TRECHO SELECIONADO
A escolha é mais um processo difícil com que o ser humano se depara. Passamos o dia a fazer escolhas, desde o momento em que acordamos até à hora em que adormecemos (quem sabe também em sonhos).
Há quem utilize palavras ora escritas ora faladas para manifestar as suas escolhas, outros/as optam pelo silêncio. Este processo parece simples.... não fossem os gestos, os olhares, o toque.... os desejos de cada um.
Todos os dias o ser humano apresenta a si próprio alguma novidade. Nem sempre nos conseguimos surpreender a nós mesmos, estamos muito atarefados para parar e pensar em nós (ao contrário de outros, que não fazem mais nada senão admirar incessantemente o seu umbigo). Mas há sempre quem nos observe, quem leia os olhares, gestos e até quem pseudo-interpretações e meta-representações da forma como cada um se apresenta.
Se o discurso verbal deve ser coerente com a comunicação não verbal (observável) e mesmo assim passível de pseudo-interpretações incoerentes, como podemos aferir a linguagem dos sentimentos? Será que teremos capacidade de escolher as emoções e de as controlar tal como controlamos a escolha de um chapéu? E experimentar e desafiar os limites das emoções dos outros, será que é possível? Pois, parece que sim, de outra forma não haveria quem escolhesse os rostos, as emoções, as sensações, os momentos, quem equacionasse os detalhes, quem partilhasse pseudo-momentos.
Vejo que as pessoas, de forma geral, dizem (oralmente) aboninar a falsidade, a falta se sinceridade, os jogos que envolvem outras, contudo escolhem rostos e máscaras através das quais se protegem.
Fico feliz por cruzar com estas pessoas nas ruas, procurando identificá-las entre a generalidade dos transiundes, absorvendo o que há hoje para aprender.

DADOS EM ANÁLISE
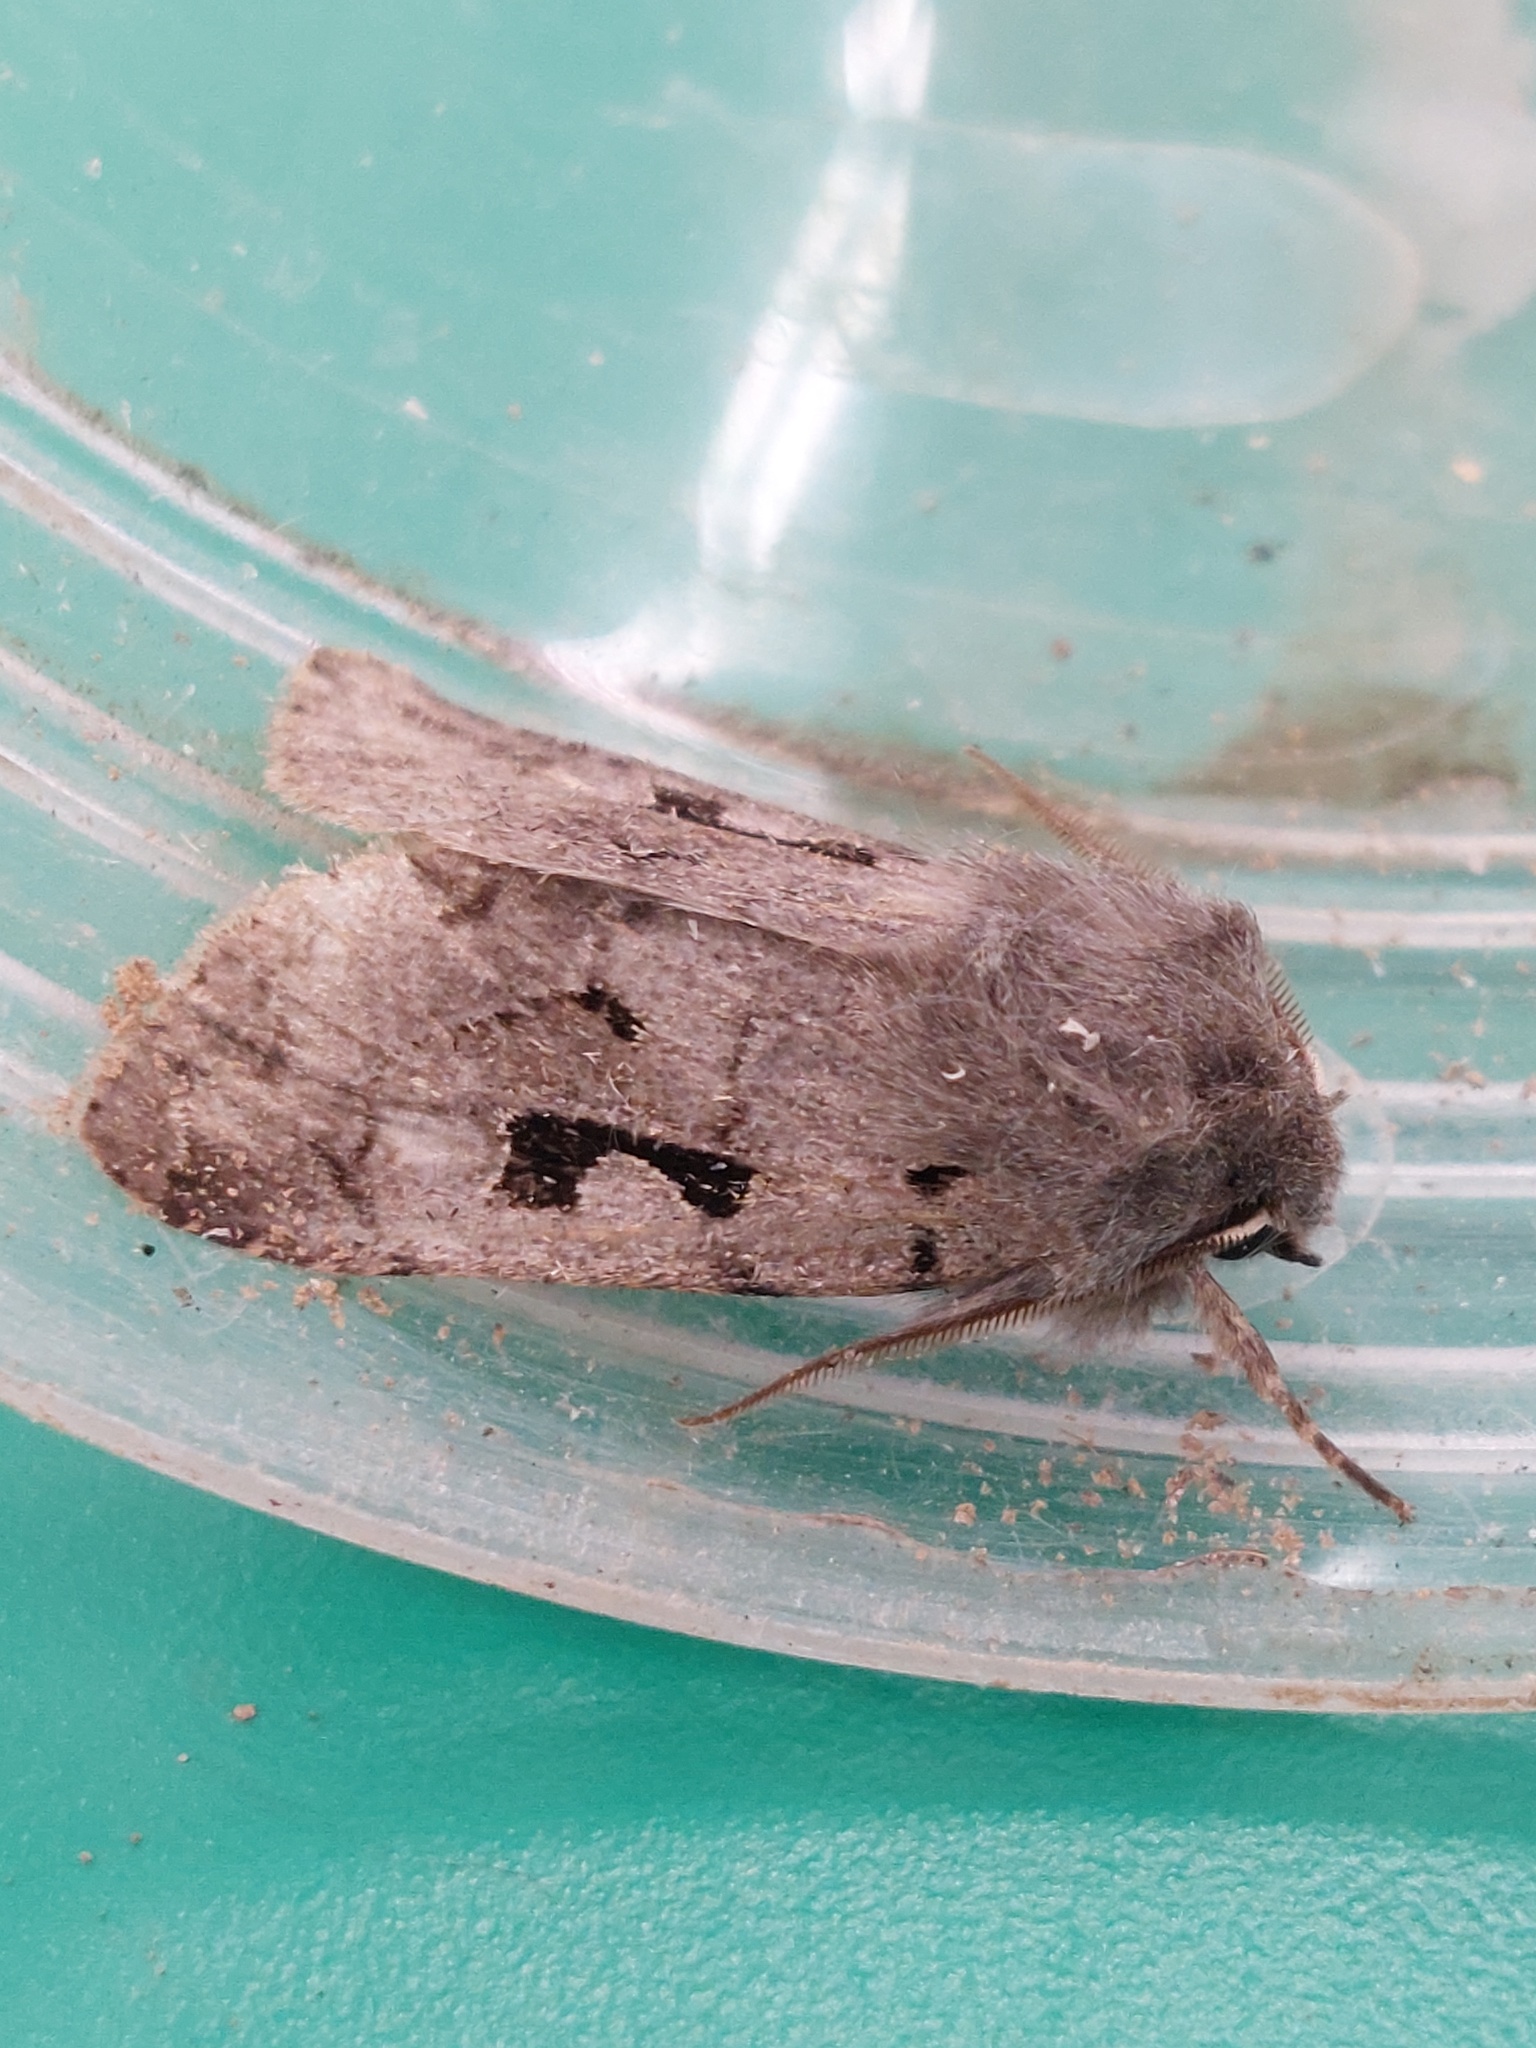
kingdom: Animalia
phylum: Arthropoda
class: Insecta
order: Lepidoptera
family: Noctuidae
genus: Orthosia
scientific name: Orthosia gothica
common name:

A TAREFA
Transcreva, sem qualquer alteração, a parte do texto sobre a escolha que vai de "Há quem utilize" a "de cada um.", inclusive.

RESOLUÇÃO
Há quem utilize palavras ora escritas ora faladas para manifestar as suas escolhas, outros/as optam pelo silêncio. Este processo parece simples.... não fossem os gestos, os olhares, o toque.... os desejos de cada um.